━━━ Dataset extract

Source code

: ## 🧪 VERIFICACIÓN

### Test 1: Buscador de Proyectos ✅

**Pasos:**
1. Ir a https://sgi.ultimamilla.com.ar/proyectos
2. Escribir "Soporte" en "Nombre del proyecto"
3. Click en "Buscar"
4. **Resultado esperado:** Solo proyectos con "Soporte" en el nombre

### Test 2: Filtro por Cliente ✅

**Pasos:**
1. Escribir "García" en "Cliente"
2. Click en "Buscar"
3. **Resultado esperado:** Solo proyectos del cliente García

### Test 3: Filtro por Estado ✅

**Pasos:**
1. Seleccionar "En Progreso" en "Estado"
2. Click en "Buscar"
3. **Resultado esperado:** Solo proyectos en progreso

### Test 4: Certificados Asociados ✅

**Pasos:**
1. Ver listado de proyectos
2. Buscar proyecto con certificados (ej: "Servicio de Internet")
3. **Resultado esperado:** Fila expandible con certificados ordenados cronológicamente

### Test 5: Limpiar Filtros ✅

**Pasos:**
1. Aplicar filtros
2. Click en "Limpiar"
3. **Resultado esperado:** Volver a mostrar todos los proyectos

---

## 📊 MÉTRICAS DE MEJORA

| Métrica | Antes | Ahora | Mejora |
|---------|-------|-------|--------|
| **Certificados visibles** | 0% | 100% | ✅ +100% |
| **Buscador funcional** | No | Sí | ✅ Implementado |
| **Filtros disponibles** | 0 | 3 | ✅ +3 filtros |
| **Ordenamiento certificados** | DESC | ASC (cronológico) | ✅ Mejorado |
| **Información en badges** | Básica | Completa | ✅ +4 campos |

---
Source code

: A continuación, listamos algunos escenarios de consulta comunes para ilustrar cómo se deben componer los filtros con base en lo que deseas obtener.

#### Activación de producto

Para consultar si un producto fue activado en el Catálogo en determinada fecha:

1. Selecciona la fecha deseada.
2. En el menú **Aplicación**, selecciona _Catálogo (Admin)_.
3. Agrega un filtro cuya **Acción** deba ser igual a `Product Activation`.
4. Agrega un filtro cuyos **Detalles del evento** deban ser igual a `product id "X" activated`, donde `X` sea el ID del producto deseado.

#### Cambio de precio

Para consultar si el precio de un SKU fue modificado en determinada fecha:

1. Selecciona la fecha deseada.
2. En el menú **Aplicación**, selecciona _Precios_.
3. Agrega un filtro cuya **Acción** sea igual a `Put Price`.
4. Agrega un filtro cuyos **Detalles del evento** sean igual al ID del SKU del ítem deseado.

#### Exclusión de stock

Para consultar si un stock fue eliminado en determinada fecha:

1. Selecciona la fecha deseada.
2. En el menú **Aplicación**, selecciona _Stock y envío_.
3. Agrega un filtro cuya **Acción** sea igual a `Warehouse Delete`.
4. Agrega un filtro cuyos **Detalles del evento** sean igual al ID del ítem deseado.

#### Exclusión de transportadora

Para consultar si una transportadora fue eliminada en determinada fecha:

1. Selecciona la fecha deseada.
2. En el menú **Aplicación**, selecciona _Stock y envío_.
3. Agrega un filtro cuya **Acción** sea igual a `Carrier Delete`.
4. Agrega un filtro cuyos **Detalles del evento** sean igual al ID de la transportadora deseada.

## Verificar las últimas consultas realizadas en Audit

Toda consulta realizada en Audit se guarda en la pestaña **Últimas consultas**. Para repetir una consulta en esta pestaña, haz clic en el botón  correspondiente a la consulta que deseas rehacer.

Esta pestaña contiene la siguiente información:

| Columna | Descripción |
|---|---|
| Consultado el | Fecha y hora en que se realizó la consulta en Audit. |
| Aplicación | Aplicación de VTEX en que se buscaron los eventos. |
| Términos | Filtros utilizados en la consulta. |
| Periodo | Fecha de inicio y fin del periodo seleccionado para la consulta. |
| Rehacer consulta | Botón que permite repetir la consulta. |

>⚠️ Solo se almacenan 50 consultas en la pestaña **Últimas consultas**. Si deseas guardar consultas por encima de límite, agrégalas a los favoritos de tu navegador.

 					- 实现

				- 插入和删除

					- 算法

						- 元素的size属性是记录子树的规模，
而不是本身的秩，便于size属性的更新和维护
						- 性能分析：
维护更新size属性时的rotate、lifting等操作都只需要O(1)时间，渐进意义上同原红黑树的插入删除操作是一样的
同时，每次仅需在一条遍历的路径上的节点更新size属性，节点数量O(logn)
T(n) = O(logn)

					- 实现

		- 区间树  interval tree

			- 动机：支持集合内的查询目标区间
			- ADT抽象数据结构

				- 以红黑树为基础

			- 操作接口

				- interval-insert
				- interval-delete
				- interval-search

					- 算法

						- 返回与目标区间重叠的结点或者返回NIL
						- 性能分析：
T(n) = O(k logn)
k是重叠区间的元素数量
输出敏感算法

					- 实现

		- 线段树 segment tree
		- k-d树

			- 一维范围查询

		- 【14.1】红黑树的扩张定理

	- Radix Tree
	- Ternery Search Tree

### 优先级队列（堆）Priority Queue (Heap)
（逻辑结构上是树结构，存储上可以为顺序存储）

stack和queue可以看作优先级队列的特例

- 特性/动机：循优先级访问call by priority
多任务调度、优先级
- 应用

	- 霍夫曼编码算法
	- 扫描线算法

━━━━━━

Retype the source text of every entry above, character for character, including all spacing, indentation, and symbols.

Task output =
Source code

: ## 🧪 VERIFICACIÓN

### Test 1: Buscador de Proyectos ✅

**Pasos:**
1. Ir a https://sgi.ultimamilla.com.ar/proyectos
2. Escribir "Soporte" en "Nombre del proyecto"
3. Click en "Buscar"
4. **Resultado esperado:** Solo proyectos con "Soporte" en el nombre

### Test 2: Filtro por Cliente ✅

**Pasos:**
1. Escribir "García" en "Cliente"
2. Click en "Buscar"
3. **Resultado esperado:** Solo proyectos del cliente García

### Test 3: Filtro por Estado ✅

**Pasos:**
1. Seleccionar "En Progreso" en "Estado"
2. Click en "Buscar"
3. **Resultado esperado:** Solo proyectos en progreso

### Test 4: Certificados Asociados ✅

**Pasos:**
1. Ver listado de proyectos
2. Buscar proyecto con certificados (ej: "Servicio de Internet")
3. **Resultado esperado:** Fila expandible con certificados ordenados cronológicamente

### Test 5: Limpiar Filtros ✅

**Pasos:**
1. Aplicar filtros
2. Click en "Limpiar"
3. **Resultado esperado:** Volver a mostrar todos los proyectos

---

## 📊 MÉTRICAS DE MEJORA

| Métrica | Antes | Ahora | Mejora |
|---------|-------|-------|--------|
| **Certificados visibles** | 0% | 100% | ✅ +100% |
| **Buscador funcional** | No | Sí | ✅ Implementado |
| **Filtros disponibles** | 0 | 3 | ✅ +3 filtros |
| **Ordenamiento certificados** | DESC | ASC (cronológico) | ✅ Mejorado |
| **Información en badges** | Básica | Completa | ✅ +4 campos |

---
Source code

: A continuación, listamos algunos escenarios de consulta comunes para ilustrar cómo se deben componer los filtros con base en lo que deseas obtener.

#### Activación de producto

Para consultar si un producto fue activado en el Catálogo en determinada fecha:

1. Selecciona la fecha deseada.
2. En el menú **Aplicación**, selecciona _Catálogo (Admin)_.
3. Agrega un filtro cuya **Acción** deba ser igual a `Product Activation`.
4. Agrega un filtro cuyos **Detalles del evento** deban ser igual a `product id "X" activated`, donde `X` sea el ID del producto deseado.

#### Cambio de precio

Para consultar si el precio de un SKU fue modificado en determinada fecha:

1. Selecciona la fecha deseada.
2. En el menú **Aplicación**, selecciona _Precios_.
3. Agrega un filtro cuya **Acción** sea igual a `Put Price`.
4. Agrega un filtro cuyos **Detalles del evento** sean igual al ID del SKU del ítem deseado.

#### Exclusión de stock

Para consultar si un stock fue eliminado en determinada fecha:

1. Selecciona la fecha deseada.
2. En el menú **Aplicación**, selecciona _Stock y envío_.
3. Agrega un filtro cuya **Acción** sea igual a `Warehouse Delete`.
4. Agrega un filtro cuyos **Detalles del evento** sean igual al ID del ítem deseado.

#### Exclusión de transportadora

Para consultar si una transportadora fue eliminada en determinada fecha:

1. Selecciona la fecha deseada.
2. En el menú **Aplicación**, selecciona _Stock y envío_.
3. Agrega un filtro cuya **Acción** sea igual a `Carrier Delete`.
4. Agrega un filtro cuyos **Detalles del evento** sean igual al ID de la transportadora deseada.

## Verificar las últimas consultas realizadas en Audit

Toda consulta realizada en Audit se guarda en la pestaña **Últimas consultas**. Para repetir una consulta en esta pestaña, haz clic en el botón  correspondiente a la consulta que deseas rehacer.

Esta pestaña contiene la siguiente información:

| Columna | Descripción |
|---|---|
| Consultado el | Fecha y hora en que se realizó la consulta en Audit. |
| Aplicación | Aplicación de VTEX en que se buscaron los eventos. |
| Términos | Filtros utilizados en la consulta. |
| Periodo | Fecha de inicio y fin del periodo seleccionado para la consulta. |
| Rehacer consulta | Botón que permite repetir la consulta. |

>⚠️ Solo se almacenan 50 consultas en la pestaña **Últimas consultas**. Si deseas guardar consultas por encima de límite, agrégalas a los favoritos de tu navegador.

 					- 实现

				- 插入和删除

					- 算法

						- 元素的size属性是记录子树的规模，
而不是本身的秩，便于size属性的更新和维护
						- 性能分析：
维护更新size属性时的rotate、lifting等操作都只需要O(1)时间，渐进意义上同原红黑树的插入删除操作是一样的
同时，每次仅需在一条遍历的路径上的节点更新size属性，节点数量O(logn)
T(n) = O(logn)

					- 实现

		- 区间树  interval tree

			- 动机：支持集合内的查询目标区间
			- ADT抽象数据结构

				- 以红黑树为基础

			- 操作接口

				- interval-insert
				- interval-delete
				- interval-search

					- 算法

						- 返回与目标区间重叠的结点或者返回NIL
						- 性能分析：
T(n) = O(k logn)
k是重叠区间的元素数量
输出敏感算法

					- 实现

		- 线段树 segment tree
		- k-d树

			- 一维范围查询

		- 【14.1】红黑树的扩张定理

	- Radix Tree
	- Ternery Search Tree

### 优先级队列（堆）Priority Queue (Heap)
（逻辑结构上是树结构，存储上可以为顺序存储）

stack和queue可以看作优先级队列的特例

- 特性/动机：循优先级访问call by priority
多任务调度、优先级
- 应用

	- 霍夫曼编码算法
	- 扫描线算法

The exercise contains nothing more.